A casa, davanti a uno schermo, senza aiuto e vicinanza … con Classroom che travolge il telefonino di valanghe di “compiti a casa”. Mi incazzo di nuovo (gastrite!!!), scrivo al Dirigente di nuovo, paleso tutte le mie perplessità e perché no, paure. La paura che mio figlio riviva l’esperienza fallimentare dello scorso anno. Lasciato solo a vivacchiare mentre la scuola era serrata, lasciato solo a smarrire quel poco che aveva faticosamente acquisito.

L’idea che ritorni a quei livelli dopo i grandi progressi di questi mesi mi devasta l’anima. Non è accettabile oltre che ingiusto. Ovviamente ricevo la versione 2.0 di “… d’altro canto è così”. Amen!

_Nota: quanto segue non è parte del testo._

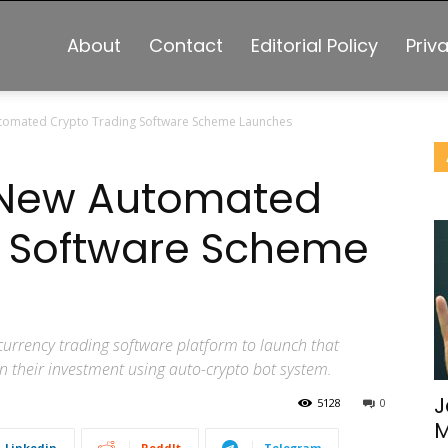
About
Contact
Editorial Policy
Priv
utomated Crypto Trading Software Scheme Launches
: New Automated
g Software Scheme
ocurrency trading software platform to launch that
on their investment using auto-crypto bot system.
J
5128
0
M
Linkedin
ReddIt
Telegram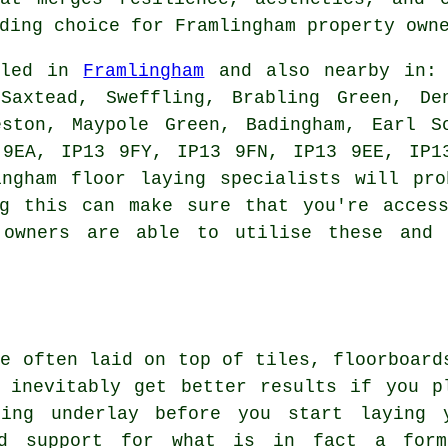
ding choice for Framlingham property owne
alled in
Framlingham
and also nearby in: 
Saxtead, Sweffling, Brabling Green, De
eston, Maypole Green, Badingham, Earl S
 9EA, IP13 9FY, IP13 9FN, IP13 9EE, IP1
ingham floor laying specialists will pro
ng this can make sure that you're access
y owners are able to utilise these and 
te often laid on top of tiles, floorboard
 inevitably get better results if you p
ring underlay before you start laying 
and support for what is in fact a for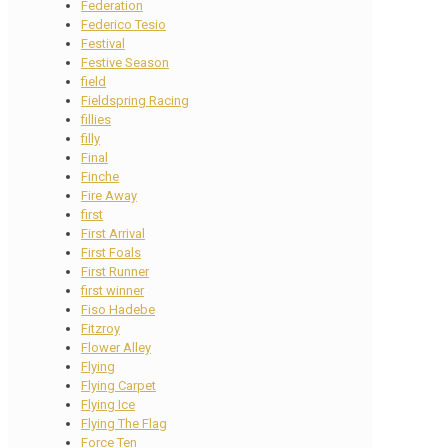
Federation
Federico Tesio
Festival
Festive Season
field
Fieldspring Racing
fillies
filly
Final
Finche
Fire Away
first
First Arrival
First Foals
First Runner
first winner
Fiso Hadebe
Fitzroy
Flower Alley
Flying
Flying Carpet
Flying Ice
Flying The Flag
Force Ten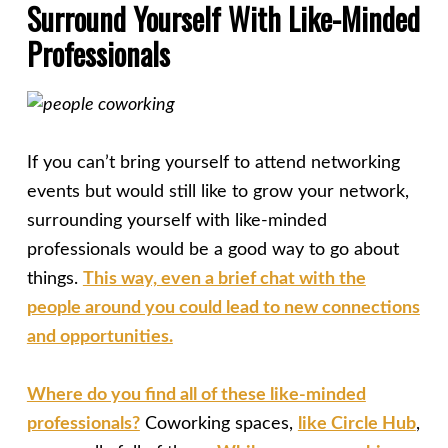
Surround Yourself With Like-Minded
Professionals
If you can’t bring yourself to attend networking
events but would still like to grow your network,
surrounding yourself with like-minded
professionals would be a good way to go about
things.
This way, even a brief chat with the
people around you could lead to new connections
and opportunities.
Where do you find all of these like-minded
professionals?
Coworking spaces,
like Circle Hub
,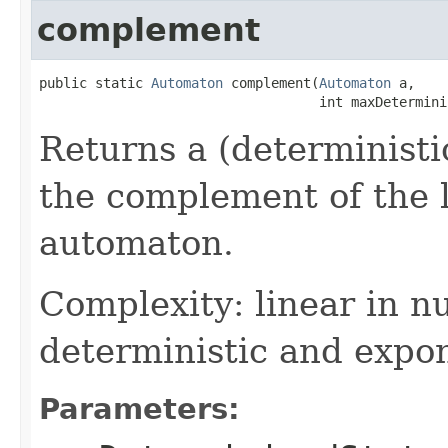
complement
public static 
Automaton
 complement(
Automaton
 a,

                                   int maxDetermini
Returns a (deterministi
the complement of the 
automaton.
Complexity: linear in n
deterministic and expon
Parameters: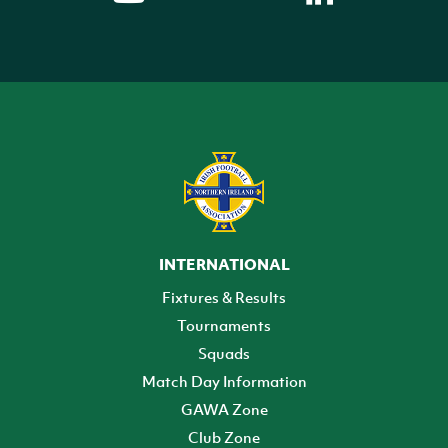
INTERNATIONAL
Fixtures & Results
Tournaments
Squads
Match Day Information
GAWA Zone
Club Zone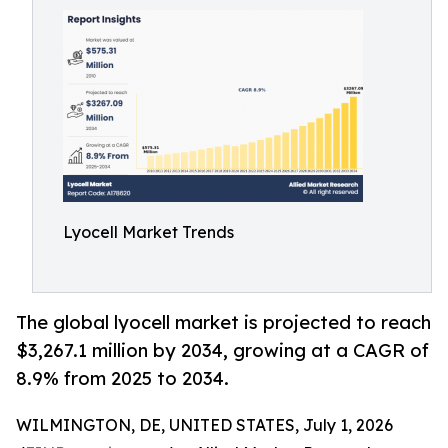
Lyocell Market Trends
The global lyocell market is projected to reach
$3,267.1 million by 2034, growing at a CAGR of
8.9% from 2025 to 2034.
WILMINGTON, DE, UNITED STATES, July 1, 2026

Capisco che non c’è nulla da fare, che nonostante siano trascorsi dodici mesi, non vi sono automatismi organizzativi per supportare gli studenti BES. Quando chiedo ricevo un “vediamo cosa si può fare” o di nuovo un “… d’altro canto è così". Cedo e decido di collegare mio figlio alla DAD pur ritenendolo sostanzialmente poco utile; se quando sei in classe hai bisogno di un professionista accanto che ti aiuti a comprendere la lezione, come fai a capirci qualcosa tutto solo davanti ad uno schermo? Però lui ci tiene a non sentirsi diverso e vuole seguire la DAD. Come dargli torto?

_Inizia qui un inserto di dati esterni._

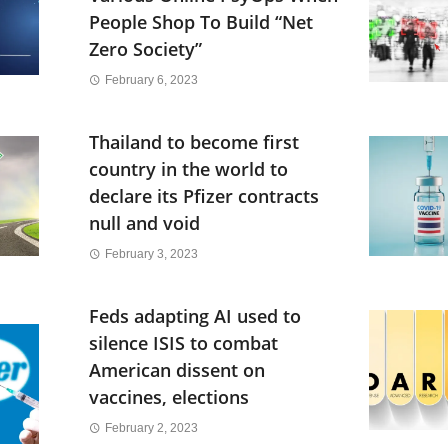
People Shop To Build “Net
Zero Society”
February 6, 2023
Thailand to become first
country in the world to
declare its Pfizer contracts
null and void
February 3, 2023
Feds adapting AI used to
silence ISIS to combat
American dissent on
vaccines, elections
February 2, 2023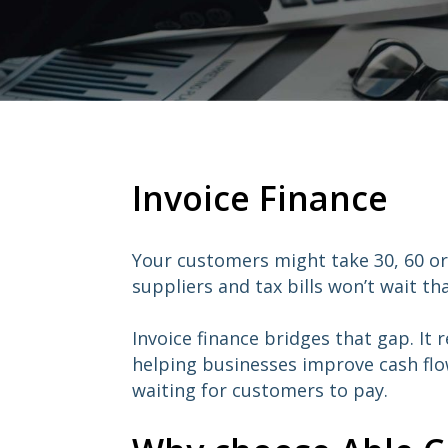
Invoice Finance
Your customers might take 30, 60 or
suppliers and tax bills won’t wait tha
Invoice finance bridges that gap. It 
helping businesses improve cash fl
waiting for customers to pay.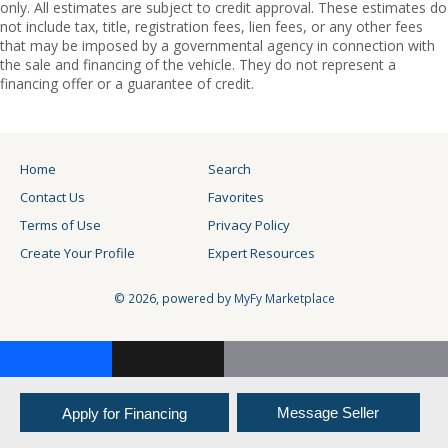
only. All estimates are subject to credit approval. These estimates do
not include tax, title, registration fees, lien fees, or any other fees
that may be imposed by a governmental agency in connection with
the sale and financing of the vehicle. They do not represent a
financing offer or a guarantee of credit.
Home
Search
Contact Us
Favorites
Terms of Use
Privacy Policy
Create Your Profile
Expert Resources
© 2026, powered by
MyFy Marketplace
Facebook
X
Email
Copy
Link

Così la mattina seguente, vado al lavoro incaricando mia moglie che s’è ritagliata qualche ora buca e mia figlia che ha pure lei DAD (fa addirittura laboratorio di pasticceria nella nostra cucina!) di aiutare il piccolo almeno nel collegamento. Il nostro PC e il tablet non permettono il collegamento, mi annunciano dopo ore di tentativi.

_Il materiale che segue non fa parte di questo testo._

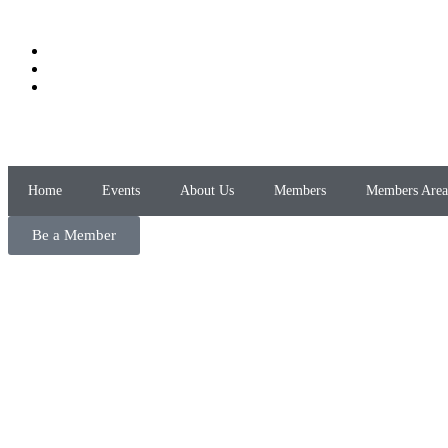
Home
Events
About Us
Members
Members Area
Be a Member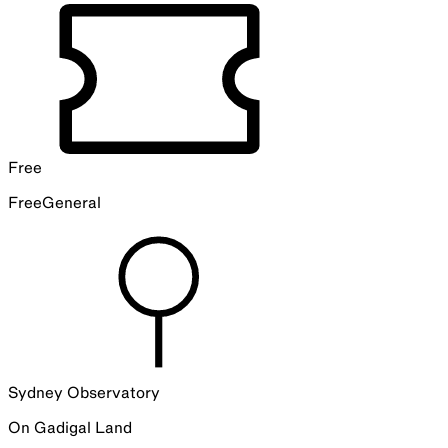
Free
Free
General
Sydney Observatory
On
Gadigal
Land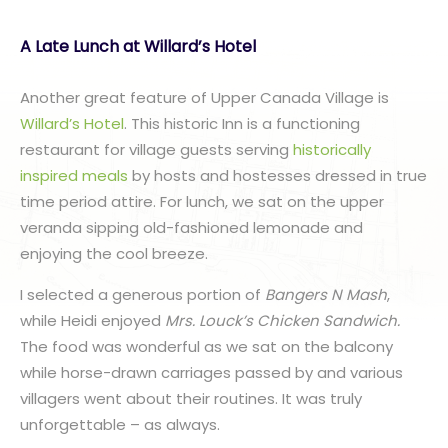
A Late Lunch at Willard’s Hotel
Another great feature of Upper Canada Village is
Willard’s Hotel
. This historic Inn is a functioning
restaurant for village guests serving
historically
inspired meals
by hosts and hostesses dressed in true
time period attire. For lunch, we sat on the upper
veranda sipping old-fashioned lemonade and
enjoying the cool breeze.
I selected a generous portion of
Bangers N Mash
,
while Heidi enjoyed
Mrs. Louck’s Chicken Sandwich.
The food was wonderful as we sat on the balcony
while horse-drawn carriages passed by and various
villagers went about their routines. It was truly
unforgettable – as always.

“Lascia stare, vai a giocare. Risolviamo domani”, tranquillizzo mio figlio tutt’altro che tranquillo. Così stamani prendo qualche ora di permesso e tento di collegarmi. Niente da fare, supporti non più adeguati e app che non si scaricano o non si aggiornano più. Ultima spiaggia, il mio telefono personale.

Mi collego e finalmente mio figlio vede la faccia sorridente dell’insegnante, si salutano. Bacio mio figlio, saluto il prof e scappo non prima di aver istruito mia figlia alla “vigilanza passiva” di suo fratello. “Mi raccomando aiutalo se salta il collegamento o ti chiede altro, ma per il resto stagli distante altrimenti litigate”, dico. Le stampo un bacio sulla fronte e fuggo.

Eccomi in auto, senza il mio smathphone, per fortuna non mi serve per questioni di lavoro, a domandarmi come andrà. Senza la possibilità di fare qualsivoglia cosa se non aspettare, senza nemmeno poter mandare un messaggio e chiedere “Come procede la lezione?”.

Senza alcuna possibilità di aiutare mio figlio! L’immagine fissa di lui solo nella sua stanza con davanti uno schermo e… e niente più.

Senza alcuna possibilità di fidarmi di un sistema che dovrebbe proteggere, educare ed istruire. Come si fa a non avere paura e non temere per il futuro dei nostri figli?